Sunday, 11 April 1999

Craig Charles, 11 April 1999


 at Athenaeum Theatre 1 until April 25, 1999
Melbourne International Comedy Festival

If you are a Red Dwarf fan (ABC TV) or you like really crude comedy, Liverpudlian, Craig Charles will be your sort of stand-up. There are glimmers of genuinely funny material and he has talent, timing and a high profile. However, if you do not find funny, jokes about excreta, penises, bodily fluids and masturbation, this show is not for you.

There is a difference between common denominator and lowest common denominator humour. Charles is the latter. He is obnoxious, loud, grotesque, loves "sick jokes" and sexual innuendo - but so do 12 year old boys.

The geeks, yobbos, bozos and booze-heads in the audience seems to like him but there were long, yawning periods when my entire row did not crack a smile. He would probably go down well in the Leagues Clubs.

Charles is determined to be the "Bad Boy" on stage. Nothing has changed since he was here about ten years ago. He galumphs about the stage, swills beer, complains about being forced to drink shandies to keep him sober during the hour-long delay to his show, attacks women, Americans, the royal family.

His smartest and probably funniest material is five minutes of "things that come to mind when you bounce a soccer ball on your head." He did this on Hey, Hey It's Saturday, probably because it is the cleanest of his material. It is full of quirky musings such as "Why don't people who believe in reincarnation leave their money to themselves?"

His routine about "Safety Nazis" is funny. While he savours a cigarette, he piles derision on those who carp about passive smoking. He describes the situation as "Tobacco Apartheid". Picture those poor outcasts, smoking outside the office block in the freezing wind. Charles is having none of it.

He does some good material in what he describes as his obligatory section about sex and relationships: "the stand-up union demands it." You will also be surprised at what Kylie Minogue and Hitler have in common and it's not the moustache.

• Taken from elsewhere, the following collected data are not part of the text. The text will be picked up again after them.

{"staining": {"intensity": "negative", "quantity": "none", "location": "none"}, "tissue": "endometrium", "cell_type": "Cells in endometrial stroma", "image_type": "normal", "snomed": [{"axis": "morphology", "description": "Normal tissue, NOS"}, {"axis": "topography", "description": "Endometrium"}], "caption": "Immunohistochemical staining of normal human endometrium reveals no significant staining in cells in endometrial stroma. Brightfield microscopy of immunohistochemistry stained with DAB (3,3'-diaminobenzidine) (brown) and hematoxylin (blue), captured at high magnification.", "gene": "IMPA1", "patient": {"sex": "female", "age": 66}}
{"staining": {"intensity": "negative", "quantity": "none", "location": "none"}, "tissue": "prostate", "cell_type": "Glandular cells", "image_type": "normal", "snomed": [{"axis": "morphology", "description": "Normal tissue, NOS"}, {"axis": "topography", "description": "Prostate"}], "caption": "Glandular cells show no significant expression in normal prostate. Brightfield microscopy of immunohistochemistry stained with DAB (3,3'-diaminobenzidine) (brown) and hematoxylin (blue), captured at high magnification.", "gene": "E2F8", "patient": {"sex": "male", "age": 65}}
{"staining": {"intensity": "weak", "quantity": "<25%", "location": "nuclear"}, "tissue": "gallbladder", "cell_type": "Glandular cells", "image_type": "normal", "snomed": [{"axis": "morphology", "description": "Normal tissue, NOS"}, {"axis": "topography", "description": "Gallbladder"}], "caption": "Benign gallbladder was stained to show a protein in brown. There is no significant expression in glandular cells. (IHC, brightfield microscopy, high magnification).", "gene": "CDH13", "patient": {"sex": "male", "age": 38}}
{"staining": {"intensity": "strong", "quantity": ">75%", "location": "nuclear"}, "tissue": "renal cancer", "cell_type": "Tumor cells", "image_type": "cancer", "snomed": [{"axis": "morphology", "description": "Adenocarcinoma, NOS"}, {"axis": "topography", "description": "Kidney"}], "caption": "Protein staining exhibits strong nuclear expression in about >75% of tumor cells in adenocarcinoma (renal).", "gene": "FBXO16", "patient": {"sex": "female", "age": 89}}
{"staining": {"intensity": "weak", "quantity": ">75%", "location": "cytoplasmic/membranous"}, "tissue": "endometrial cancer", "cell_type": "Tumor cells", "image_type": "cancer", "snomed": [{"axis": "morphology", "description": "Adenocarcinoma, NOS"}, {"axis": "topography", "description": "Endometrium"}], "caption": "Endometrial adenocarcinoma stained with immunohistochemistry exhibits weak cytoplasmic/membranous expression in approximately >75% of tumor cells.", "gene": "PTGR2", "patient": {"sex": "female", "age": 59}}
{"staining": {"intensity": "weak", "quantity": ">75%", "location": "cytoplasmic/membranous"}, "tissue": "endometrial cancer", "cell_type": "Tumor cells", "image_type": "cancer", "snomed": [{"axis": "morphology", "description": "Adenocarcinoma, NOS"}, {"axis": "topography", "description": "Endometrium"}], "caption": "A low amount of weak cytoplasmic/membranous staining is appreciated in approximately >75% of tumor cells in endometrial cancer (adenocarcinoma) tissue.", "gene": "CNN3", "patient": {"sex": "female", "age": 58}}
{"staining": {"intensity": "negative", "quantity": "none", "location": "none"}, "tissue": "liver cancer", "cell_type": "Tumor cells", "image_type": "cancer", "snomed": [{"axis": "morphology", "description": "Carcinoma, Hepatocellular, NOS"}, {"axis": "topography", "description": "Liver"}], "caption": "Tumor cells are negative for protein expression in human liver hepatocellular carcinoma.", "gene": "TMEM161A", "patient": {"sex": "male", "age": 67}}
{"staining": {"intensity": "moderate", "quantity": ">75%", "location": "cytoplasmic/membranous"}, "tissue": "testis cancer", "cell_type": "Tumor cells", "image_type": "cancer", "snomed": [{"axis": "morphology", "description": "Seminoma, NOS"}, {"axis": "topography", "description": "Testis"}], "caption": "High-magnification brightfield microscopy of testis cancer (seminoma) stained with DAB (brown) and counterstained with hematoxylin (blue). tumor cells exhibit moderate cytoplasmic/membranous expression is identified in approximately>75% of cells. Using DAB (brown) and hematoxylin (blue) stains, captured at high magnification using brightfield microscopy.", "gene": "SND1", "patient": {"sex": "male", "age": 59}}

Charles is certainly full of surprises. He does a long, rather peculiarly exhibitionistic section about his surprising underwear, standing with his trousers around his ankles. He intersperses three quite sweet and romantic poems amongst the crass material and these stop the jocks in the audience in their tracks. He reads an excerpt from his recently released book called The Log. I can't say I enjoyed him, but others might.